■ Extrahierter Text ■
Der sog. rollierende Stichtag und freiwillige Beiträge

Im Mai 2014 einigte sich die Politik, die letzten Streitpunkte im Zusammenhang mit dem Rentenpaket auszuräumen. Vereinbart wurden ein "rollierender Stichtag" und die Anrechnung freiwilliger Beiträge bei der Rente mit 63. Überzeugt der politische Kompromiss aus fachlicher Sicht?

Rollierender Stichtag mit Arbeitnehmerschutzklausel

Die Bundesregierung hatte schon beim Kabinettsbeschluss des RV-Leistungsverbesserungsgesetzes vereinbart, im parlamentarischen Verfahren zu prüfen, wie eine mögliche Frühverrentung bei der abschlagsfreien Rente mit 63 Jahren verhindert werden kann. Gefunden wurde folgende Lösung: Zeiten des Bezugs von Entgeltersatzleistungen der Arbeitsförderung, insbesondere des Arbeitslosengeldbezugs, werden in den letzten 2 Jahren vor dem Beginn der abschlagsfreien Rente ab 63 grundsätzlich nicht mehr angerechnet. Eine Ausnahme gilt allerdings für Zeiten des Arbeitslosengeldbezugs, die durch eine Insolvenz oder eine vollständige Geschäftsaufgabe des Arbeitgebers verursacht wurden.

■ Aufgabenliste ■
**a.** Schreiben Sie aus dem Text zum rollierenden Stichtag die Passage von „Die Bundesregierung hatte“ bis einschließlich „Arbeitgebers verursacht wurden.“ wortgetreu ab.
**b.** Nehmen Sie den Text zum rollierenden Stichtag bei der Rente mit 63 nach seinem letzten Satz auf und führen Sie ihn weiter.

■ Datensatzauszug ■
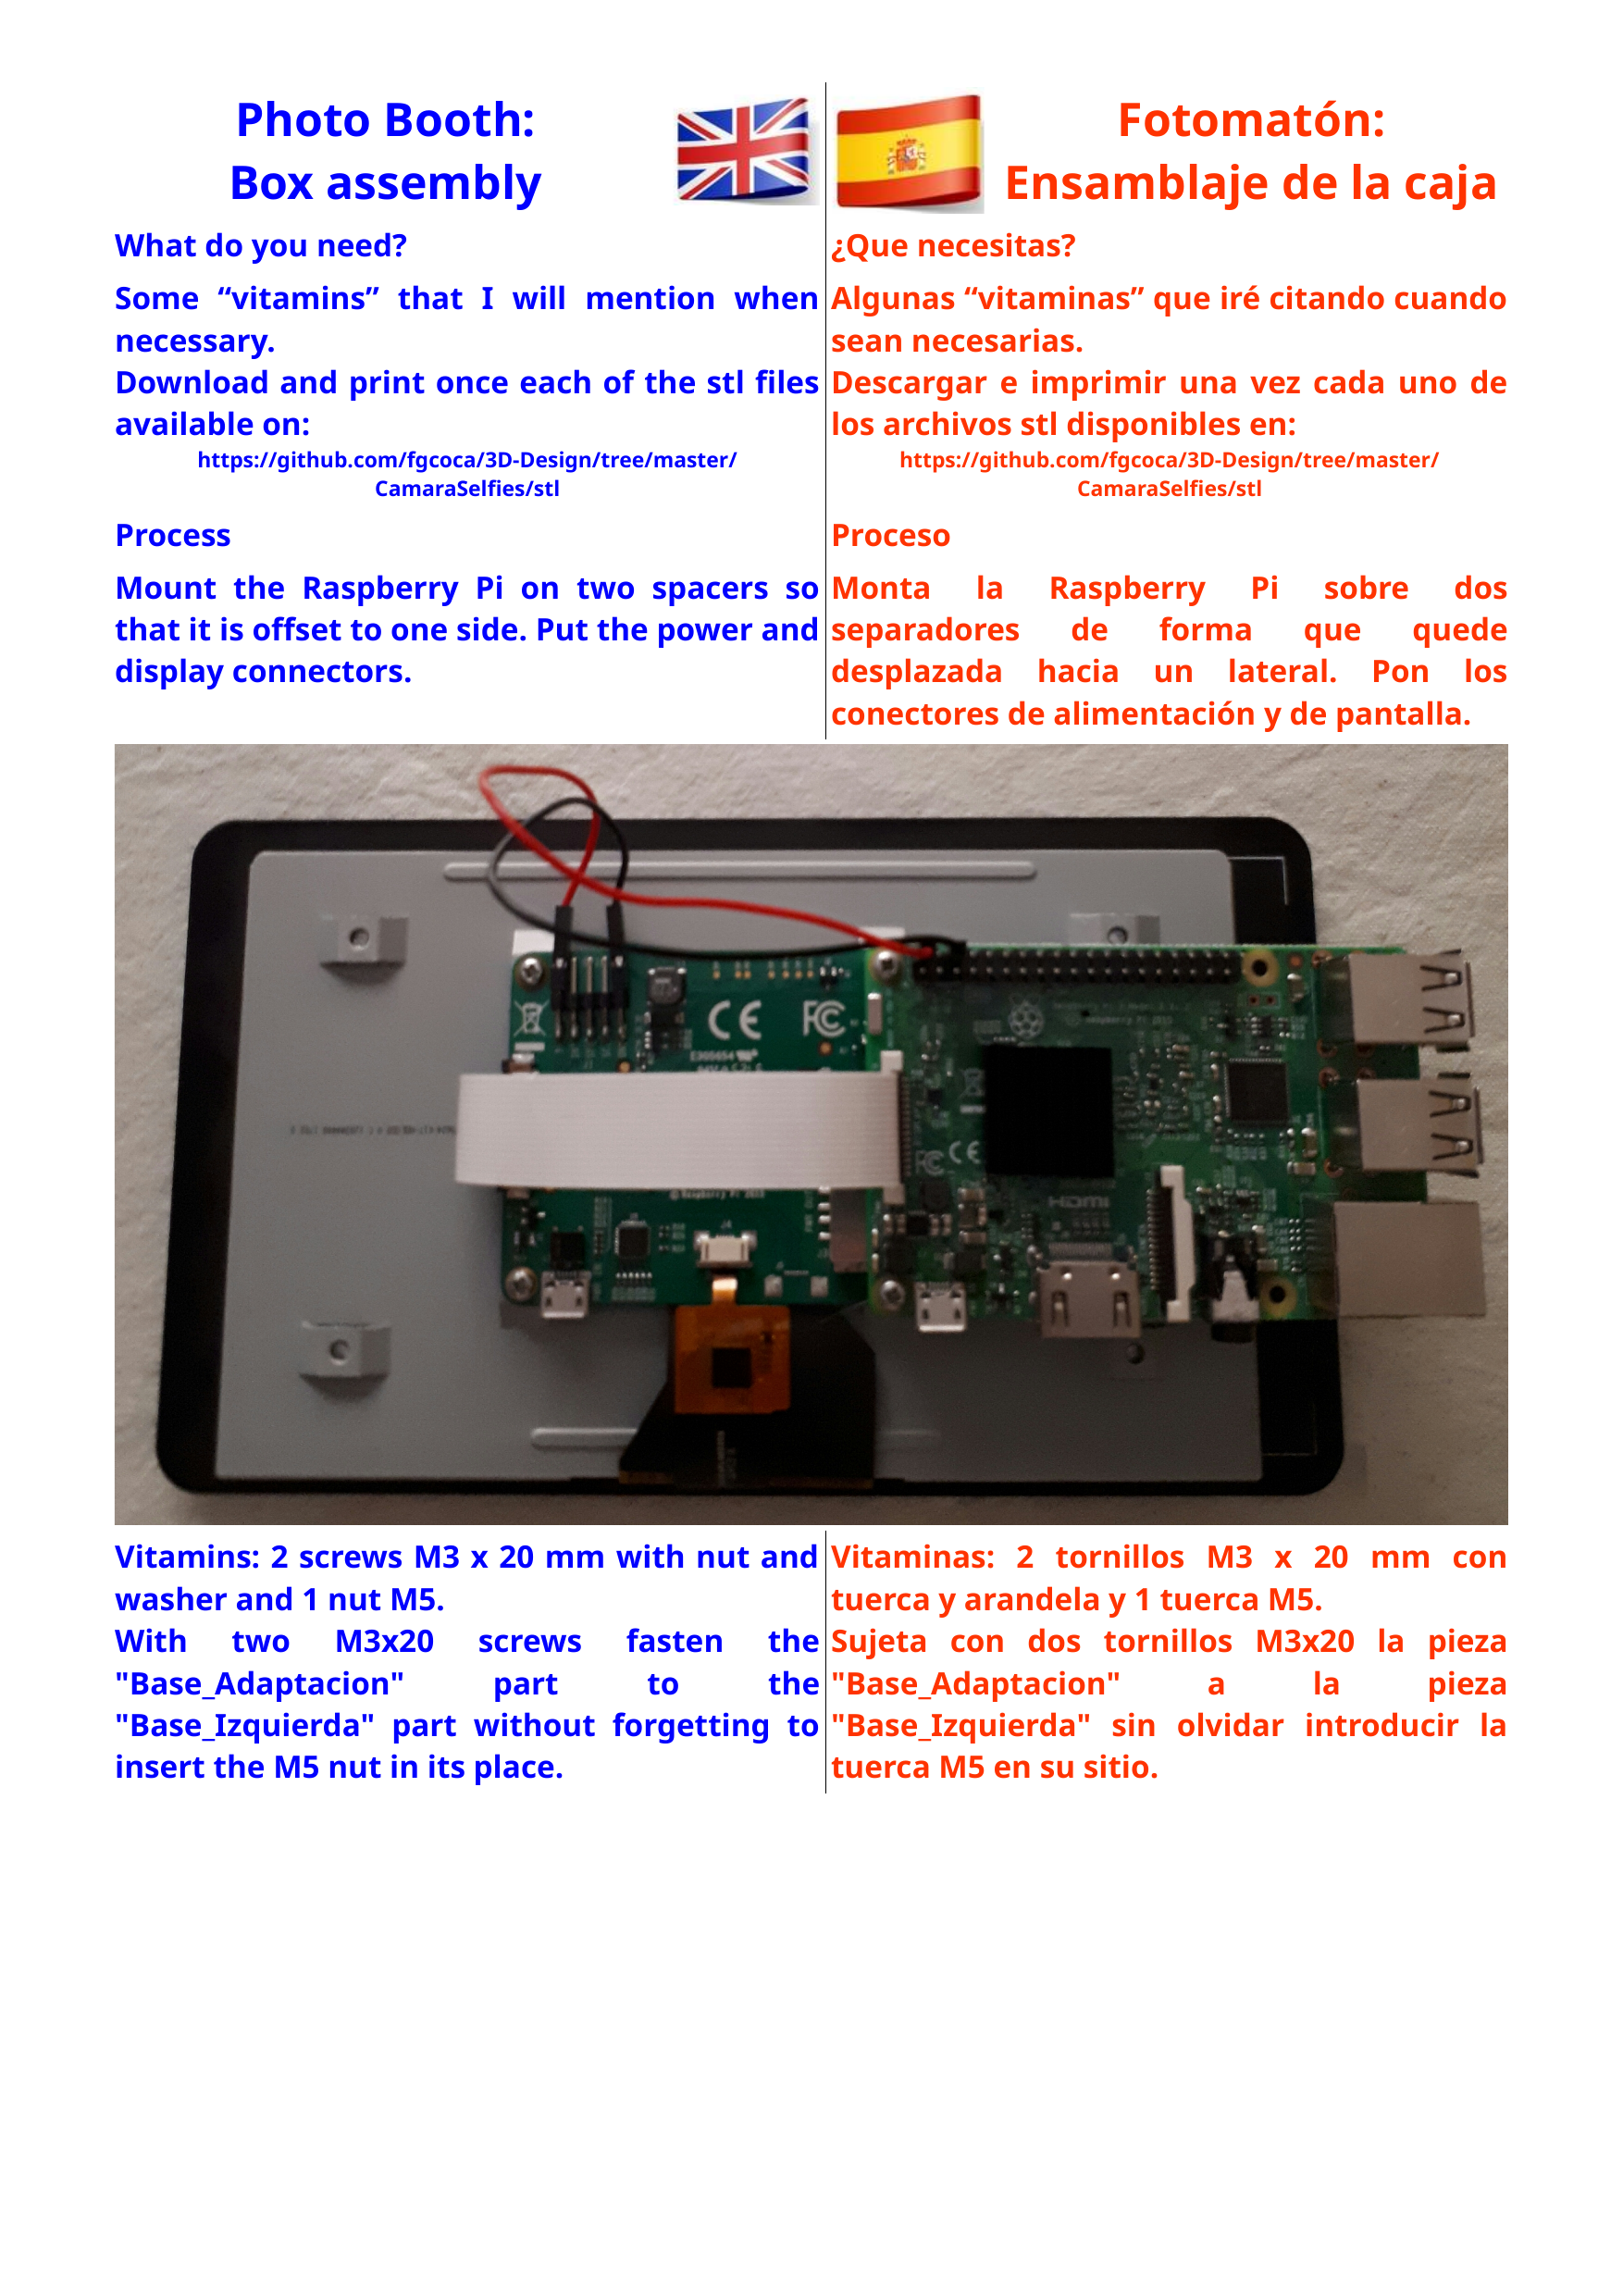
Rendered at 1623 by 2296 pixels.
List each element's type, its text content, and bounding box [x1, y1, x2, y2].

table_header [662, 82, 825, 218]
table_cell Vitaminas: 2 tornillos M3 x 20 mm con tuerca y arandela y 1 tuerca M5. Sujeta con dos tornillos M3x20 la pieza "Base_Adaptacion" a la pieza "Base_Izquierda" sin olvidar introducir la tuerca M5 en su sitio. [826, 1531, 1514, 1793]
table_cell Vitamins: 2 screws M3 x 20 mm with nut and washer and 1 nut M5. With two M3x20 screws fasten the "Base_Adaptacion" part to the "Base_Izquierda" part without forgetting to insert the M5 nut in its place. [109, 1531, 825, 1793]
table_cell Proceso [826, 508, 1514, 561]
table_header Fotomatón: Ensamblaje de la caja [989, 82, 1514, 218]
picture [666, 94, 821, 205]
table_header [826, 82, 989, 218]
picture [114, 744, 1508, 1525]
picture [830, 87, 985, 214]
table_cell Mount the Raspberry Pi on two spacers so that it is offset to one side. Put the power and display connectors. [109, 561, 825, 739]
table_cell Algunas “vitaminas” que iré citando cuando sean necesarias. Descargar e imprimir una vez cada uno de los archivos stl disponibles en: https://github.com/fgcoca/3D-Design/tree/master/CamaraSelfies/stl [826, 271, 1514, 508]
table_cell ¿Que necesitas? [826, 218, 1514, 271]
table_cell What do you need? [109, 218, 825, 271]
table_header Photo Booth: Box assembly [109, 82, 662, 218]
table_cell Monta la Raspberry Pi sobre dos separadores de forma que quede desplazada hacia un lateral. Pon los conectores de alimentación y de pantalla. [826, 561, 1514, 739]
table_cell [109, 739, 1514, 1530]
table_cell Some “vitamins” that I will mention when necessary. Download and print once each of the stl files available on: https://github.com/fgcoca/3D-Design/tree/master/CamaraSelfies/stl [109, 271, 825, 508]
table_cell Process [109, 508, 825, 561]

■ Erwartete Antworten ■
**a.**
Die Bundesregierung hatte schon beim Kabinettsbeschluss des RV-Leistungsverbesserungsgesetzes vereinbart, im parlamentarischen Verfahren zu prüfen, wie eine mögliche Frühverrentung bei der abschlagsfreien Rente mit 63 Jahren verhindert werden kann. Gefunden wurde folgende Lösung: Zeiten des Bezugs von Entgeltersatzleistungen der Arbeitsförderung, insbesondere des Arbeitslosengeldbezugs, werden in den letzten 2 Jahren vor dem Beginn der abschlagsfreien Rente ab 63 grundsätzlich nicht mehr angerechnet. Eine Ausnahme gilt allerdings für Zeiten des Arbeitslosengeldbezugs, die durch eine Insolvenz oder eine vollständige Geschäftsaufgabe des Arbeitgebers verursacht wurden.

**b.**
Einplanen von 2 Jahren Arbeitslosigkeit verhindern

Es ist zunächst festzustellen, dass diese Regelung wirksam verhindert, dass Arbeitgeber und Arbeitnehmer vor dem Rentenbeginn ab dem Alter 61 noch 2 Jahre Arbeitslosigkeit mit "einplanen". Gleichzeitig wird erreicht, dass – anders als etwa bei einem festen Stichtag (z. B. Berücksichtigung von Zeiten des Arbeitslosengeldbezugs nur bis zum 30.6.2014) – Arbeitslosigkeitszeiten (mit Ausnahme der letzten 2 Jahre) dauerhaft berücksichtigt werden.

Was ist rechtlich und sozialpolitisch gerechtfertigt?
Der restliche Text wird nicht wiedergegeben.